USA: HOSPIRA TO STOP MAKING LETHAL-INJECTION DRUG

21 January 2011 :

The sole U.S. maker of a key execution drug has decided to permanently halt production of the drug, which could lead many states to face delay in carrying out the death penalty.
The decision made on Friday by Hospira Inc. caps months of controversy over thiopental sodium, an anesthetic that has long been used by states as a part of a cocktail of drugs administered during a lethal injection.
Hospira's decision puts a wrench in the nation's capital-punishment system. States can attempt to use another anesthetic in place of thiopental, but such a switch likely would need to be approved by courts and possibly state legislators.
Many states have run out of thiopental, forcing prison officials to delay executions. The drug shortage followed a 2009 decision by Hospira to suspend production due to manufacturing issues.
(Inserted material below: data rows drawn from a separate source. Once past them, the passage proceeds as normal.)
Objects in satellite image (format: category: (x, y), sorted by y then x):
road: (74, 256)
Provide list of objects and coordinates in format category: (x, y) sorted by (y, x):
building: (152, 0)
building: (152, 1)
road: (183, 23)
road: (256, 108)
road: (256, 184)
The Lake Forrest, Ill., company had planned to resume producing thiopental in the first quarter of 2011 at a company plant in Liscate, Italy. But in December, the Italian parliament issued an order binding the government to ensure that Hospira's Italian-made thiopental would not be used in lethal injections.
In the face of that opposition, Hospira ultimately decided to exit the thiopental market, said company spokeswoman Tareta Adams. "This will be a challenge for [medical] customers and we regret that," Ms. Adams said. "But we don't want to put our Italian facility at risk that the product will be misused" by U.S. prisons.
Hospira, she said, has had discussions with its drug distributors to see if the companies could block the drug from being sold to prisons, but Hospira ultimately decided there was no way to ensure the drug would not be "misused" by prisons.